Selain itu, tanpa jemu-jemu untuk terus meningkatkan kedisiplinan masyarakat akan 3M (memakai masker, mencuci tangan, menjaga jarak). Upaya semacam ini perlu didukung pemerintah dengan cara memberikan edukasi dan contoh.
“Jangan masyarakat disuruh-suruh 3M dan tidak liburan keluar daerah, tetapi para pejabatnya tidak taat memakai masker atau bahkan liburan kemana mana,” paparnya.
Soal tingginya angka kematian akhir-akhir ini, menurut Bayu, bisa juga karena menular pada orang-orang dengan komorbid. Karena keterisian RS semakin tinggi sehingga banyak dari mereka telat mendapat perawatan.
Meski begitu, Bayu menyebut hingga saat ini belum ada data resmi yang dirilis seberapa besar. Pemerintah tidak pernah merilis secara resmi data detail seberapa persen yang meninggal dengan komorbid dan berapa yang tidak dengan komorbid dan lain-lain.
“Soal keterisian rumah sakit yang tinggi ini bikin susah, tapi bukan berarti tidak mungkin dan pemerintah seharusnya sudah memikirkan ke arah sana apabila RS semakin penuh apakah perlu membuat tenda darurat, menggunakan aula besar, karena semua perlu persiapan yang matang terkait alat dan SDM,” tuturnya.

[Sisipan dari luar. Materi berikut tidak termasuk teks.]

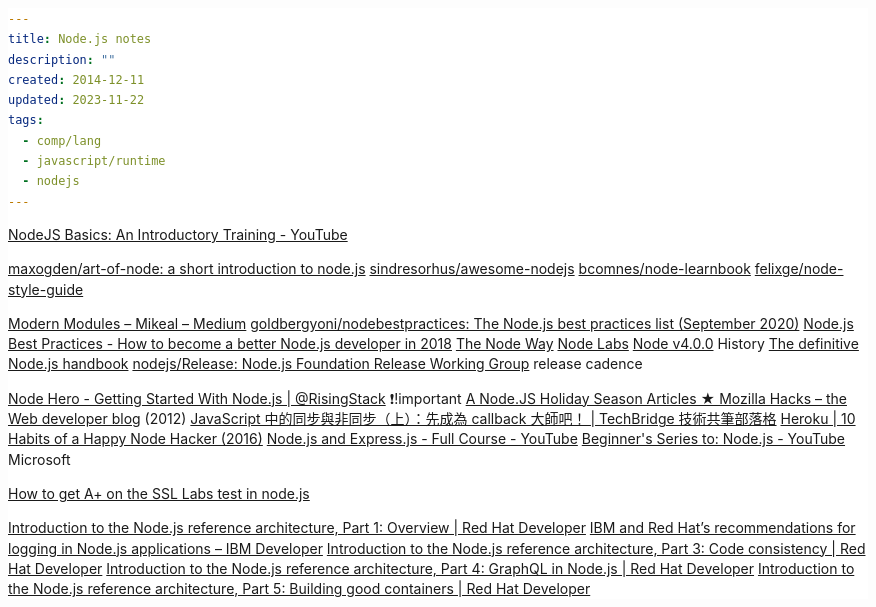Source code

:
 ```yaml
---
title: Node.js notes
description: ""
created: 2014-12-11
updated: 2023-11-22
tags:
  - comp/lang
  - javascript/runtime
  - nodejs
---
```


[NodeJS Basics: An Introductory Training - YouTube](https://www.youtube.com/watch?v=G0924T2uoiY)

[maxogden/art-of-node: a short introduction to node.js](https://github.com/maxogden/art-of-node)
[sindresorhus/awesome-nodejs](https://github.com/sindresorhus/awesome-nodejs)
[bcomnes/node-learnbook](https://github.com/bcomnes/node-learnbook)
[felixge/node-style-guide](https://github.com/felixge/node-style-guide)

[Modern Modules – Mikeal – Medium](https://medium.com/@mikeal/modern-modules-d99b6867b8f1)
[goldbergyoni/nodebestpractices: The Node.js best practices list (September 2020)](https://github.com/goldbergyoni/nodebestpractices)
[Node.js Best Practices - How to become a better Node.js developer in 2018](https://nemethgergely.com/nodejs-best-practices-how-to-become-a-better-developer-in-2018/)
[The Node Way](http://thenodeway.io/)
[Node Labs](http://www.nodelabs.org/)
[Node v4.0.0](https://talks.continuation.io/nova-node-meetup-9-15/#/) History
[The definitive Node.js handbook](https://www.freecodecamp.org/news/the-definitive-node-js-handbook-6912378afc6e)
[nodejs/Release: Node.js Foundation Release Working Group](https://github.com/nodejs/Release) release cadence

[Node Hero - Getting Started With Node.js | @RisingStack](https://blog.risingstack.com/node-hero-tutorial-getting-started-with-node-js/) ❗!important
[A Node.JS Holiday Season Articles ★ Mozilla Hacks – the Web developer blog](https://hacks.mozilla.org/category/a-node-js-holiday-season/) (2012)
[JavaScript 中的同步與非同步（上）：先成為 callback 大師吧！ | TechBridge 技術共筆部落格](https://blog.techbridge.cc/2019/10/05/javascript-async-sync-and-callback/)
[Heroku | 10 Habits of a Happy Node Hacker (2016)](http://blog.heroku.com/archives/2015/11/10/node-habits-2016)
[Node.js and Express.js - Full Course - YouTube](https://www.youtube.com/watch?v=Oe421EPjeBE)
[Beginner's Series to: Node.js - YouTube](https://www.youtube.com/playlist?list=PLlrxD0HtieHje-_287YJKhY8tDeSItwtg#begnodejs) Microsoft

[How to get A+ on the SSL Labs test in node.js](https://certsimple.com/blog/a-plus-node-js-ssl)

[Introduction to the Node.js reference architecture, Part 1: Overview | Red Hat Developer](https://developers.redhat.com/blog/2021/03/08/introduction-to-the-node-js-reference-architecture-part-1-overview)
[IBM and Red Hat’s recommendations for logging in Node.js applications – IBM Developer](https://developer.ibm.com/blogs/nodejs-reference-architectire-pino-for-logging/)
[Introduction to the Node.js reference architecture, Part 3: Code consistency | Red Hat Developer](https://developers.redhat.com/articles/2021/05/17/introduction-nodejs-reference-architecture-part-3-code-consistency)
[Introduction to the Node.js reference architecture, Part 4: GraphQL in Node.js | Red Hat Developer](https://developers.redhat.com/articles/2021/06/22/introduction-nodejs-reference-architecture-part-4-graphql-nodejs)
[Introduction to the Node.js reference architecture, Part 5: Building good containers | Red Hat Developer](https://developers.redhat.com/articles/2021/08/26/introduction-nodejs-reference-architecture-part-5-building-good-containers)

Mengantisipasi agar tidak seperti fenomena liburan akkhir tahun, Bayu berharap pengetatan PSBB yang akan diberlakukan segera pelaksanaannya dilakukan dengan kerja sama dengan pemilik rumah makan, toko, mall dan lain-lain. Jika perlu untuk restoran dan lain-lain diberlakukan jika lebih dari 50 persen tidak terima tamu atau harus dengan reservasi dahulu.
“Jika perlu denda untuk pelanggar 3 M ini bisa juga jadi alternatif tapi perlu SOP yang jelas. Tapi yang paling penting kerja sama yang baik antara pemerintah, swasta, pengusaha, universitas, masyarakat dan komunitas,” imbuhnya.